Dann kehrte sie zum Frühstück heim.
Und der Tag verstrich wie der Tag vorher, nur daß es statt zu regnen, kalt war, und die andern Tage der Woche waren wie diese beiden, und alle Tage dieses Monats glichen der ersten Woche.
Und allmählich verblaßte ihre Sehnsucht nach den fernen Gegenden, und die Gewohnheit legte auf ihr Dasein eine Schicht von Ergebung, wie gewisse Mineralwässer auf die Gegenstände eine Schicht von Kalk absetzen, und in ihrem Herzen erwachte von neuem ein gewisses Interesse für die unbedeutenden kleinen Dinge des täglichen Lebens und sie kümmerte sich wieder um die einfachen, regelmäßigen Beschäftigungen.
Es entwickelte sich in ihr eine Art nachdenklicher Melancholie, ein unbestimmter Ekel am Leben. Was fehlte ihr? Was wünschte sie? Sie wußte es selbst nicht. Sie hatte keine Sehnsucht nach dem Leben der Welt, keinen Durst nach Vergnügungen, ja nicht einmal Lust auf die Zerstreuungen, die sich ihr boten; was waren das auch für welche!

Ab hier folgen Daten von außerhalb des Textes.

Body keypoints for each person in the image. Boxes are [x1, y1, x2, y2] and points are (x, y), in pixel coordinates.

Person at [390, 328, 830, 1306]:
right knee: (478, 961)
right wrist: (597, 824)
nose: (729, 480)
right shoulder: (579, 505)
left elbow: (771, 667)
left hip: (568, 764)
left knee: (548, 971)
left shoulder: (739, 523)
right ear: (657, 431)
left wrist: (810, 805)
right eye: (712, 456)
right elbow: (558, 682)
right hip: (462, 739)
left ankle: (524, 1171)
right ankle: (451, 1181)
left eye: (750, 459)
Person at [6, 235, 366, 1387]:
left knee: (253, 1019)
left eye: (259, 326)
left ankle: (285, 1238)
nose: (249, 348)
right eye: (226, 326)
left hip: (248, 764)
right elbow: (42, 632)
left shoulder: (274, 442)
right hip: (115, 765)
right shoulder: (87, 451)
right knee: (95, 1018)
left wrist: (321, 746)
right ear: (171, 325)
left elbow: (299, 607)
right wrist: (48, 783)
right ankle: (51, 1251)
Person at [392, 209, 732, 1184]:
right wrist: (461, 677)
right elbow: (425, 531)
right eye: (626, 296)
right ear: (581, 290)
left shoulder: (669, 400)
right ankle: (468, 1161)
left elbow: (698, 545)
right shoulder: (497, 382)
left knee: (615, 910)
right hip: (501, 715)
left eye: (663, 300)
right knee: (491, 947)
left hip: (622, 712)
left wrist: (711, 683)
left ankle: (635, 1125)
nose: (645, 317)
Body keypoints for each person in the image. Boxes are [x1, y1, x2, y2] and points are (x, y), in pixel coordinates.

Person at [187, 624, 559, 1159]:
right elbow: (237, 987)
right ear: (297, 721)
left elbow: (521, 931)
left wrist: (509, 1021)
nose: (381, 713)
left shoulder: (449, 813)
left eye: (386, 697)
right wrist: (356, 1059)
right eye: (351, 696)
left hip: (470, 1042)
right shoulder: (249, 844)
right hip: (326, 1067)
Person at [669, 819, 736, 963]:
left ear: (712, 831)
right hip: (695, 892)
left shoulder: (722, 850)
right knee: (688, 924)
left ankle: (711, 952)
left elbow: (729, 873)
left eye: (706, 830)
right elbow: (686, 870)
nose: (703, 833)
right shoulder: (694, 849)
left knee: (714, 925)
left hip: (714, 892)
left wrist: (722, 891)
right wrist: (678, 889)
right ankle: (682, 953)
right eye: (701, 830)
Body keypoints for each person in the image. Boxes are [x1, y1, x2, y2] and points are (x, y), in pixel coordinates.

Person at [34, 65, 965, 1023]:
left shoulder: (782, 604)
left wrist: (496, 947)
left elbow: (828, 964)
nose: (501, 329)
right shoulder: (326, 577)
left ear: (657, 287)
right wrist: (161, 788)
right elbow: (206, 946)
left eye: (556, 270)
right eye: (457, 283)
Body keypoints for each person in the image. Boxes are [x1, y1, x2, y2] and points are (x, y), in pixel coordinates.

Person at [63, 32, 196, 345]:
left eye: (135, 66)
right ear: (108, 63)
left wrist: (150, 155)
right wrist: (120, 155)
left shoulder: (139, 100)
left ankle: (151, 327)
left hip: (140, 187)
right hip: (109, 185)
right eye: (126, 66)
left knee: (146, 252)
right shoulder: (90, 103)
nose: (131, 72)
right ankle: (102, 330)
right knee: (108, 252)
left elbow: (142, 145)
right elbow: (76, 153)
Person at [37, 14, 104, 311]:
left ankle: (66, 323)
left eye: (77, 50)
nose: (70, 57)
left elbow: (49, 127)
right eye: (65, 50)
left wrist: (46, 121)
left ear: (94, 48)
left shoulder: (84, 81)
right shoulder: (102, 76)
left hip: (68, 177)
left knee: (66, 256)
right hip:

Vor ihren Augen verlor alles langsam die Farbe, genau so wie die alten Stühle im Salon verblichen waren; alles verwischte sich und nahm eine dunkle Trübheit an.
Ihre Beziehungen zu Julius hatten sich vollständig geändert. Er schien seit der Rückkehr von der Hochzeitsreise ein ganz anderer zu sein, wie ein Schauspieler, der seine Rolle ausgespielt hat und nun sein Alltagsgesicht wieder annimmt. Er kümmerte sich kaum um sie, sprach kaum mit ihr. Alle Anzeichen der Liebe waren plötzlich verschwunden, und selten kam er in ihr Zimmer. Er hatte die Verwaltung des Vermögens, die Leitung des Hauses übernommen, durchstöberte die Ställe, elendete die Bauern, setzte die Ausgaben herab, und da er selbst die Manieren eines Landjunkers angenommen, hatte er den Schliff und die Eleganz, die er als Bräutigam gehabt, verloren.